(WHAT IS BEING ASKED) Provide the count of lines below where "shoulder" occurs, with no other output.

(DATA EXCERPTS)
══════════════════════════════

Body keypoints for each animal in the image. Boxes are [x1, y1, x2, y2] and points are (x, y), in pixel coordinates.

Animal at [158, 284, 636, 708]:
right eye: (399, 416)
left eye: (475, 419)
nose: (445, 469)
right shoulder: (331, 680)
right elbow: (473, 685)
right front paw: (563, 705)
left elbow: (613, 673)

══════════════════════════════

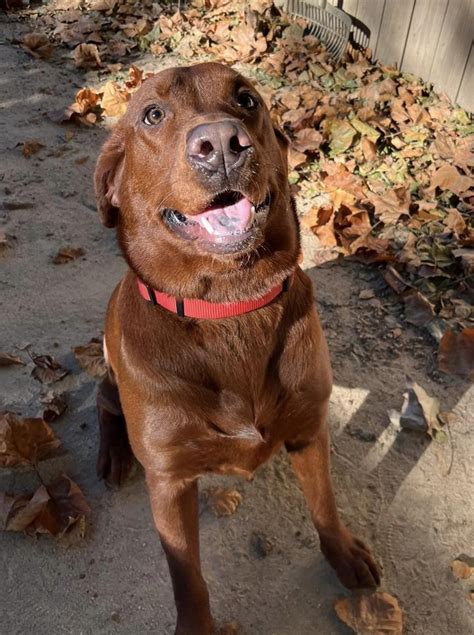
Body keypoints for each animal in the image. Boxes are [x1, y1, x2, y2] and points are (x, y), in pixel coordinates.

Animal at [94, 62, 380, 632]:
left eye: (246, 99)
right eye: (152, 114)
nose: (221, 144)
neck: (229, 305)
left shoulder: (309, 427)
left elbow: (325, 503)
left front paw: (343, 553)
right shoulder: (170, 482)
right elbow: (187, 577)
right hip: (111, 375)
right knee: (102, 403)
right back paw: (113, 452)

══════════════════════════════

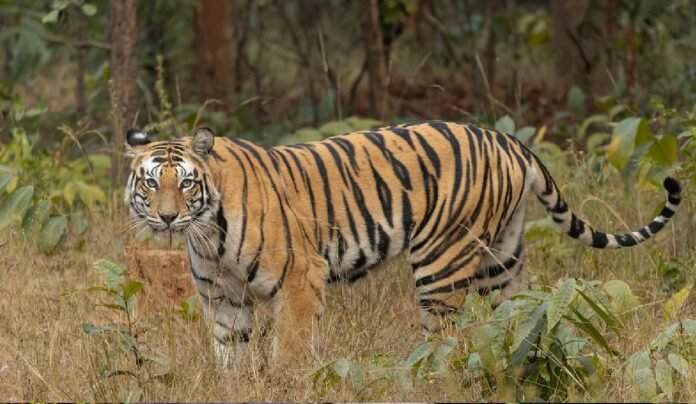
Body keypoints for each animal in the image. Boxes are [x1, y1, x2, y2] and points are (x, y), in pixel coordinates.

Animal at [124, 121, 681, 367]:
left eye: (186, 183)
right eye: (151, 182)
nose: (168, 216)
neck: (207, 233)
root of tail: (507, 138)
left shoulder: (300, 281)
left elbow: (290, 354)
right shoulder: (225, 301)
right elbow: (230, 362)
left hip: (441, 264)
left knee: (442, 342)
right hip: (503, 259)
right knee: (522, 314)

══════════════════════════════

(WRITTEN RESPONSE) 5